Terrence M Loomis (Dr) - Institute for Governance and Policy Studies

Terrence M Loomis (Dr)
Terrence Loomis holds an MA (1st Hons) in Social Anthropology from Auckland University and a
PhD in Economic Anthropology from the University of Adelaide. He has over 15 years research and
development consulting experience in the US, Canada, Australia, the Pacific and New Zealand. He
was Director of Economic Development for the Mdewakanton Dakota tribe of Prairie Island,
Minnesota for four years and holds a certificate in Economic Development Finance from the National
Development Council of America. Between 1997-2000 he was Foundation Professor of Development
Studies in the School of Maori and Pacific Development at Waikato University, before becoming a
social sector policy advisor with the New Zealand government. He is currently an independent
researcher, and during 2015 will be a Visiting Research Scholar in the Institute for Governance and
Policy Studies at Victoria University.

★ ★ ★ ★ ★ ★ ★

_Written problem A:_ In the Loomis profile, which tribe did he serve as Director of Economic Development?
_Written problem B:_ Return the passage of the Loomis profile starting with "Terrence Loomis holds" and going on through "at Victoria University.", copied word for word.

Stored records:
★ ★ ★ ★ ★ ★ ★

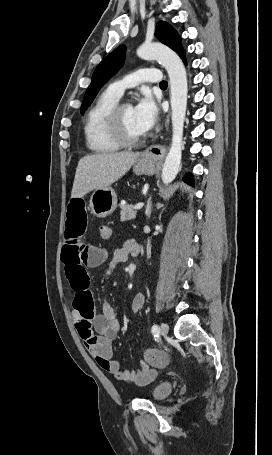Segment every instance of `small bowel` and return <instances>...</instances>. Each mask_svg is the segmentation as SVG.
<instances>
[{
    "mask_svg": "<svg viewBox=\"0 0 272 455\" xmlns=\"http://www.w3.org/2000/svg\"><path fill=\"white\" fill-rule=\"evenodd\" d=\"M86 226L87 213L83 201L81 199L71 201L67 210L62 262L66 278L73 291L71 314L75 328L86 349L102 369L113 374L120 381L148 383L156 376V371L150 369L145 361H140L139 368L136 370H123L119 361L113 358L111 342L121 329V323L113 305L105 302L100 314L94 312L88 270L103 263L108 253L103 248L84 243ZM139 251L140 246L137 241H125L120 248L114 250L106 275L110 276L118 263L125 261L128 256L138 255ZM144 302V295L137 293L132 299V311L134 313L140 311Z\"/></svg>",
    "mask_w": 272,
    "mask_h": 455,
    "instance_id": "1",
    "label": "small bowel"
}]
</instances>
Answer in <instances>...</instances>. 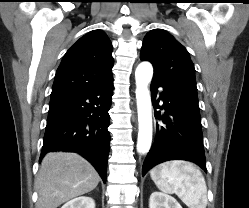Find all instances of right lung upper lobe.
Segmentation results:
<instances>
[{
  "mask_svg": "<svg viewBox=\"0 0 249 208\" xmlns=\"http://www.w3.org/2000/svg\"><path fill=\"white\" fill-rule=\"evenodd\" d=\"M112 44L102 30L81 37L57 69L51 98L95 88L112 79Z\"/></svg>",
  "mask_w": 249,
  "mask_h": 208,
  "instance_id": "1",
  "label": "right lung upper lobe"
}]
</instances>
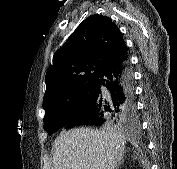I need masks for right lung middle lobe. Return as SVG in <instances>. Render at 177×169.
<instances>
[{
	"mask_svg": "<svg viewBox=\"0 0 177 169\" xmlns=\"http://www.w3.org/2000/svg\"><path fill=\"white\" fill-rule=\"evenodd\" d=\"M96 94L95 82L87 83L68 94L62 101L44 107V129L50 134L85 112Z\"/></svg>",
	"mask_w": 177,
	"mask_h": 169,
	"instance_id": "dd1d6c3e",
	"label": "right lung middle lobe"
}]
</instances>
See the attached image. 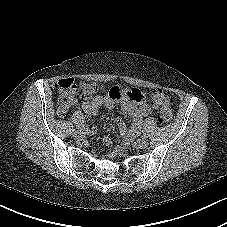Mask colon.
<instances>
[{
	"mask_svg": "<svg viewBox=\"0 0 227 227\" xmlns=\"http://www.w3.org/2000/svg\"><path fill=\"white\" fill-rule=\"evenodd\" d=\"M97 91L98 86L93 82H83L77 85L71 78L61 79L58 83L56 98V111L58 116L63 117L66 115L69 109L76 103L79 92L84 98L89 99ZM149 103L153 106L161 107L158 118L161 124H167L172 120L171 99L163 91H153L149 96Z\"/></svg>",
	"mask_w": 227,
	"mask_h": 227,
	"instance_id": "colon-1",
	"label": "colon"
}]
</instances>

★ ★ ★ ★ ★ ★ ★

_Result A:_ The Mdewakanton Dakota tribe of Prairie Island, Minnesota.

_Result B:_
Terrence Loomis holds an MA (1st Hons) in Social Anthropology from Auckland University and a
PhD in Economic Anthropology from the University of Adelaide. He has over 15 years research and
development consulting experience in the US, Canada, Australia, the Pacific and New Zealand. He
was Director of Economic Development for the Mdewakanton Dakota tribe of Prairie Island,
Minnesota for four years and holds a certificate in Economic Development Finance from the National
Development Council of America. Between 1997-2000 he was Foundation Professor of Development
Studies in the School of Maori and Pacific Development at Waikato University, before becoming a
social sector policy advisor with the New Zealand government. He is currently an independent
researcher, and during 2015 will be a Visiting Research Scholar in the Institute for Governance and
Policy Studies at Victoria University.